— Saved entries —
════════════════════

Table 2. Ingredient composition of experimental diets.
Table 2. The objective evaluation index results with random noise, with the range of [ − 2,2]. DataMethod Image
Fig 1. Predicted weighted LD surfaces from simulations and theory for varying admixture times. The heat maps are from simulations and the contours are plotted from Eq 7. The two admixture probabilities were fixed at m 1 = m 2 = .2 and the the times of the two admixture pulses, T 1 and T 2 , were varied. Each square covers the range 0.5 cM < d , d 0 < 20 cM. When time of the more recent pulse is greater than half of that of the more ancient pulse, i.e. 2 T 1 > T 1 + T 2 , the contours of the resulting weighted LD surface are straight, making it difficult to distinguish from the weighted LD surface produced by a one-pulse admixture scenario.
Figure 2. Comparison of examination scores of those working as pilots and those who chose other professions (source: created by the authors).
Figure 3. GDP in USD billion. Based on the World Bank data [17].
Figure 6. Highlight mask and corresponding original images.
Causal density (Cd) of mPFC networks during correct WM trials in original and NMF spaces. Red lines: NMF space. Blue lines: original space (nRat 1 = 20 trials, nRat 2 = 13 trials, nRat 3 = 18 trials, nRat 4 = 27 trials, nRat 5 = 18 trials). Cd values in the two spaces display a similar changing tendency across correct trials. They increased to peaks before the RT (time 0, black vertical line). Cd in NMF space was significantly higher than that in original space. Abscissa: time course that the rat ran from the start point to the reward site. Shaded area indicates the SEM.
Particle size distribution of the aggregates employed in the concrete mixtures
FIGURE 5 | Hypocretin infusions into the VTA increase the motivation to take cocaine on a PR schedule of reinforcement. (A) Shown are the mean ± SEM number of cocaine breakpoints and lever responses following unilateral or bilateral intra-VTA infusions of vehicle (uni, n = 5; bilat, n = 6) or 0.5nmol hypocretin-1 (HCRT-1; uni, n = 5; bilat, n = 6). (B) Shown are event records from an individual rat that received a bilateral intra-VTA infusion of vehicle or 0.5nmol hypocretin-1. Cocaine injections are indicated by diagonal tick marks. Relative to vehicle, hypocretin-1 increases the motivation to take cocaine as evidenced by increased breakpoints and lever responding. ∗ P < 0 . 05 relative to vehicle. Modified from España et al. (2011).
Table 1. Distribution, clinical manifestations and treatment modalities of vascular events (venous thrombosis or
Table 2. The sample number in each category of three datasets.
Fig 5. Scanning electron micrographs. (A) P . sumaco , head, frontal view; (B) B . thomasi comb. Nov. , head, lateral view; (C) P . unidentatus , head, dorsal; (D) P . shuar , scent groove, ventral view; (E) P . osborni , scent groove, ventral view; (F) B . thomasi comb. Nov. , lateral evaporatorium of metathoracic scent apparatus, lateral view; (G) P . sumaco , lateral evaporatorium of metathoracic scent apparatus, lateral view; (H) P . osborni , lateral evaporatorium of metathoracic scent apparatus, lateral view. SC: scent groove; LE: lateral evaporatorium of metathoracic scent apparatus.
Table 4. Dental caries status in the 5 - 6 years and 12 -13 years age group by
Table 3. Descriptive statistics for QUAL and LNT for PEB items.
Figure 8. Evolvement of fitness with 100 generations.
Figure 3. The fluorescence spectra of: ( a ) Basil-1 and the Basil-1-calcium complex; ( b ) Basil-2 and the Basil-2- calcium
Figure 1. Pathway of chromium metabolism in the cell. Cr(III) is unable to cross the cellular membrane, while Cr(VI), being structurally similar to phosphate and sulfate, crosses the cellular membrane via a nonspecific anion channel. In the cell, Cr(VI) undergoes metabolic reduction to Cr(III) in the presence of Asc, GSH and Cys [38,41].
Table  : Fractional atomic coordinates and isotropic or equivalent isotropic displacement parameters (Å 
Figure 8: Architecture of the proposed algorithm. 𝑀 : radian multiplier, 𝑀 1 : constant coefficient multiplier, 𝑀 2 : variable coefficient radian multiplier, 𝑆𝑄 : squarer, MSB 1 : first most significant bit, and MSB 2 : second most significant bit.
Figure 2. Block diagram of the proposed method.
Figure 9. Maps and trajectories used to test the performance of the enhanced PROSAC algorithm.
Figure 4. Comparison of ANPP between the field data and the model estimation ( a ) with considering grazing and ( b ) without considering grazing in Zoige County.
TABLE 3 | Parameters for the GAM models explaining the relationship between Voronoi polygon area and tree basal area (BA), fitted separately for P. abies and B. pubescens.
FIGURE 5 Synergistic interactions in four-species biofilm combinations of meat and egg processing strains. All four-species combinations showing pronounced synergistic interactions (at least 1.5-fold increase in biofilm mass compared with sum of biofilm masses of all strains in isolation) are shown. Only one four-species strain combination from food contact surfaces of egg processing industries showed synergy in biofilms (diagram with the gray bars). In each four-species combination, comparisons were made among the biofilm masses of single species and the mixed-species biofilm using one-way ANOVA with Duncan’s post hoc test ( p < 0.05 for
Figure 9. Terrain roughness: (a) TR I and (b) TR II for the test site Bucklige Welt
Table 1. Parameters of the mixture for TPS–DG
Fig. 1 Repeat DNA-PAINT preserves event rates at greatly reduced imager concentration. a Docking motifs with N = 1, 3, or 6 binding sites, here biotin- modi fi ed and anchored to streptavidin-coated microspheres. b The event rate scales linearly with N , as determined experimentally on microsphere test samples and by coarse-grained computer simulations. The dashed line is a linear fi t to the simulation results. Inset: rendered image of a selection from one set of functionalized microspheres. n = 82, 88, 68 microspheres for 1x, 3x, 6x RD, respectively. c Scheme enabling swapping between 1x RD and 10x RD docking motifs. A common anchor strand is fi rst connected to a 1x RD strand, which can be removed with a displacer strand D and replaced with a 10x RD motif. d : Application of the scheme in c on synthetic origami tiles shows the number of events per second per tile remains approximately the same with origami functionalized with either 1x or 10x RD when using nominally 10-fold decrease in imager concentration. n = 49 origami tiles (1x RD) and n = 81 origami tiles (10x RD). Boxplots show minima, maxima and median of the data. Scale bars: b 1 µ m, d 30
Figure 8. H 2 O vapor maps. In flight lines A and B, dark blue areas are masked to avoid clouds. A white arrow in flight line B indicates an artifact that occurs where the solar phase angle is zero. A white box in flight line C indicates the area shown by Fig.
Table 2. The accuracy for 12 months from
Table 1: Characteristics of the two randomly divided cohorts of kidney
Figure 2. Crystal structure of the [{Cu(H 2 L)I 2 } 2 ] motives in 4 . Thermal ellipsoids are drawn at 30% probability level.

════════════════════

— What you will do —
Will you return exactly the lines above from the one with "Figure 3. GDP" down to the one with "Particle size distribution", counting both as part of the range?

— Response to this task —
Figure 3. GDP in USD billion. Based on the World Bank data [17].
Figure 6. Highlight mask and corresponding original images.
Causal density (Cd) of mPFC networks during correct WM trials in original and NMF spaces. Red lines: NMF space. Blue lines: original space (nRat 1 = 20 trials, nRat 2 = 13 trials, nRat 3 = 18 trials, nRat 4 = 27 trials, nRat 5 = 18 trials). Cd values in the two spaces display a similar changing tendency across correct trials. They increased to peaks before the RT (time 0, black vertical line). Cd in NMF space was significantly higher than that in original space. Abscissa: time course that the rat ran from the start point to the reward site. Shaded area indicates the SEM.
Particle size distribution of the aggregates employed in the concrete mixtures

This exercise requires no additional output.